This document contains our customers' most Frequently Asked Questions about the Roofline feature of Intel® Advisor.
- What is Intel® Advisor Roofline analysis?
-
Intel® Advisor is a vectorization and threading tool, designed to help you locate and overcome performance bottlenecks in your programs. Roofline is one of the many tools provided by Advisor to assist you in this.
Advisor’s Roofline Analysis is an automatically-generated cache-aware roofline chart – a method of visually representing a program’s current and potential performance in relation to hardware-imposed limitations like memory bandwidth and compute capacity, as proposed in a paper from the University of California at Berkeley and expanded upon in a paper from the Technical University of Lisbon.
More detailed information on the nature and purpose of Roofline charts is available here.
- How do I use the Intel® Advisor Roofline analysis?
-
We have a getting started guide available here, and a seventeen-minute tutorial video here.
- How does Intel® Advisor Roofline analysis count FLOPS?
-
Advisor counts actual executed floating point instructions during the Trip Counts phase of analysis (the "per second" part of the metric is collected during the lightweight Survey analysis phase). It does not count single- and double-precision floating point operations separately. Floating point addition (+), subtraction (-), multiplication (*), and division (/) are counted as one operation each. A floating point fused multiply-add is considered two operations. For a SIMD instruction, it multiplies the operation count for the instruction by the number of vector elements used. It also takes into account the mask register state for AVX-512.

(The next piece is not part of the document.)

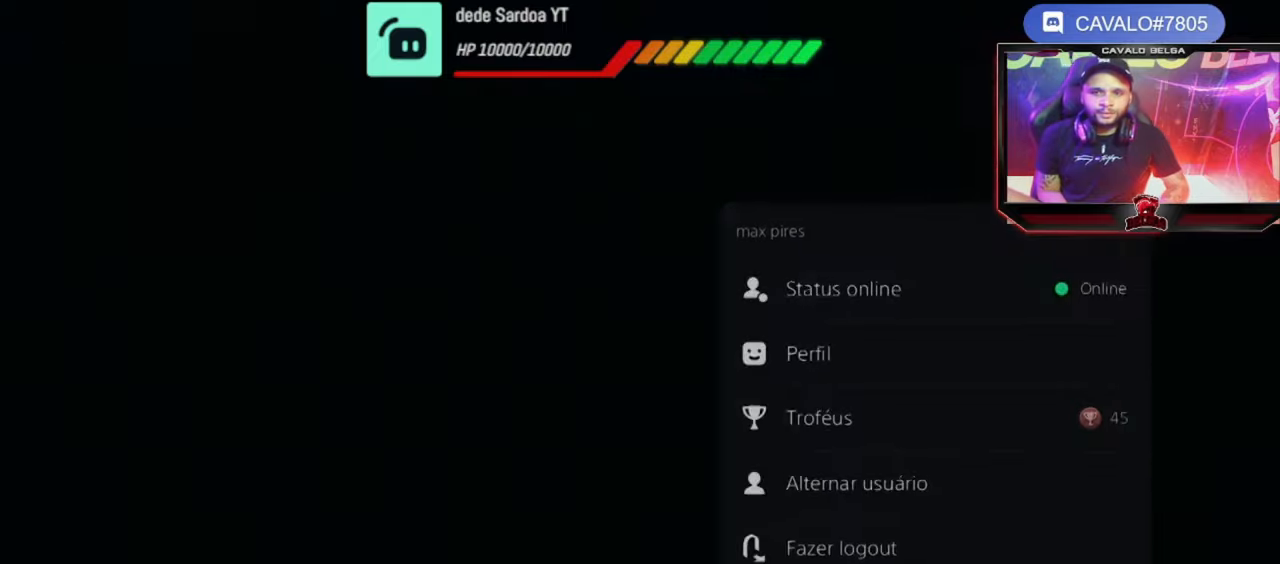
{"buttons": [], "left_stick": "center", "right_stick": "center", "events": []}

If a math function is an instruction, such as exp or sqrt, Intel® Advisor counts it as one operation. If it is a math library call, such as sin or cos, Intel® Advisor counts the actual number of compute instructions in Chebyshev/Taylor decomposition in the routine implementation.
It should be noted that FLOPS data is assigned to the function call itself and not to the loop calling the function. This is called selftime-based FLOPS counting. More information is available here.

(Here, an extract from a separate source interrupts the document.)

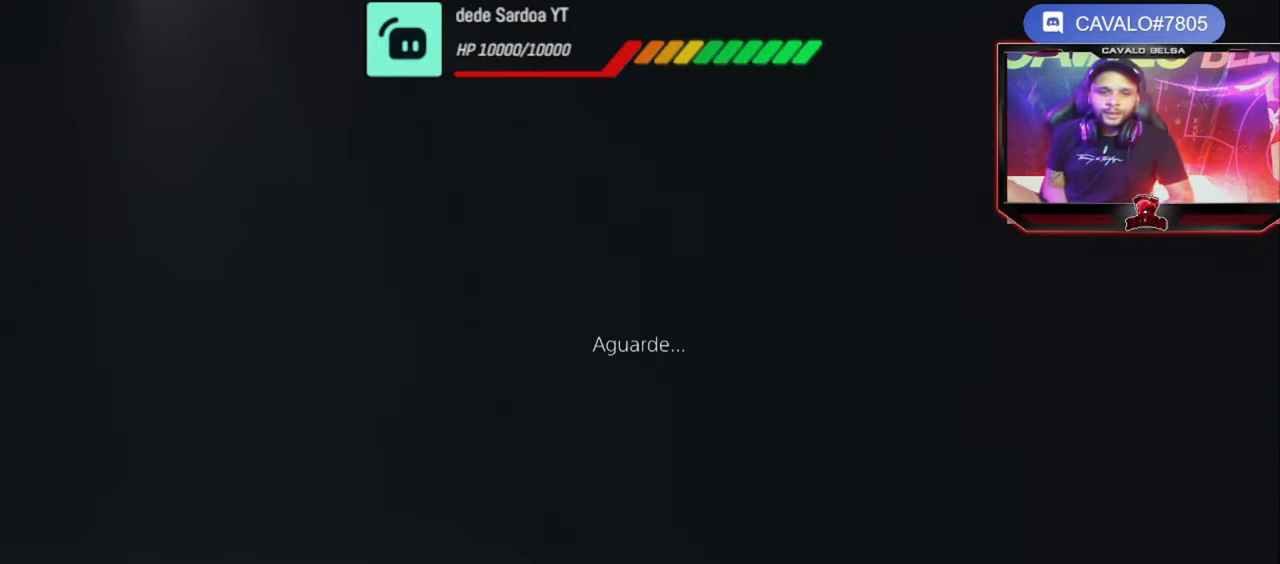
{"buttons": [], "left_stick": "center", "right_stick": "center", "events": []}
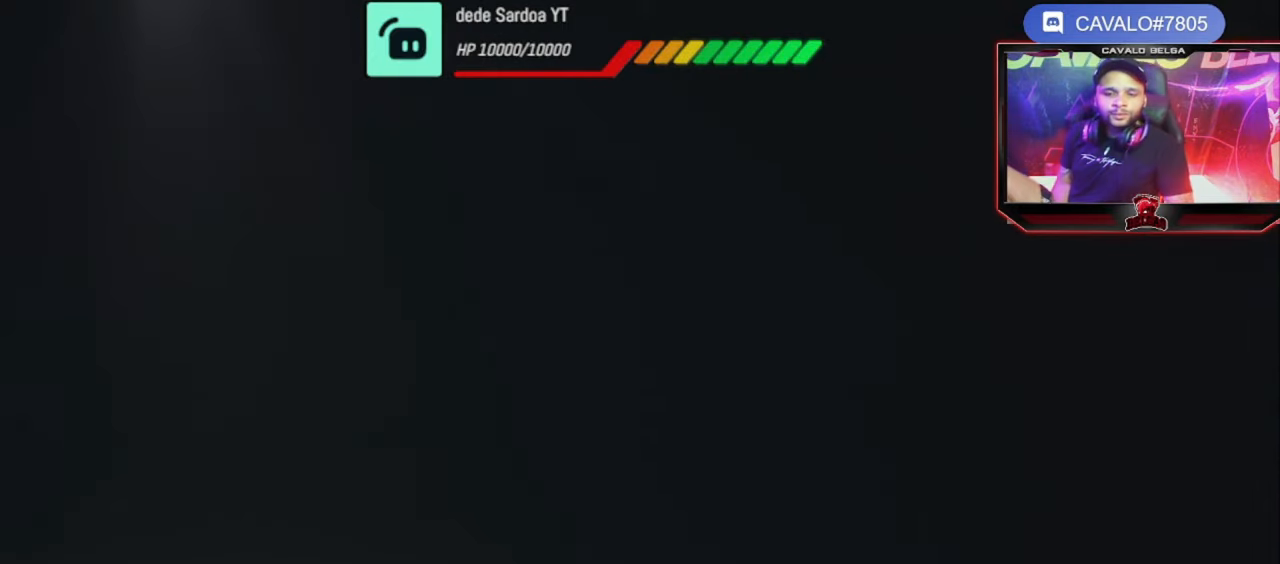
{"buttons": [], "left_stick": "center", "right_stick": "center", "events": []}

- How does Intel® Advisor Roofline analysis calculate arithmetic intensity?
-
Intel® Advisor implements a cache-aware roofline model that is different from the classic roofline visual performance model. The primary difference involves computing operational intensity: all memory and cache transactions are counted, not just DDR transactions.
To expose cache usage effectiveness, the cache-aware roofline model also introduces separate rooflines for all cache levels. A loop positioned above a particular roofline on a roofline plot means that most of the loop data fits into caches of the appropriate level. In other words, the Intel Advisor counts memory operations analyzing actual instructions, not DRAM traffic.
This means that in cache-aware rooflines, arithmetic intensity is a property of a particular algorithm, and will not be affected by problem size changes or cache usage optimizations, unless the algorithm changes in the process.
Intel® Advisor may implement a classic roofline in future releases. If you need the classic roofline chart, contact vector_advisor@intel.com.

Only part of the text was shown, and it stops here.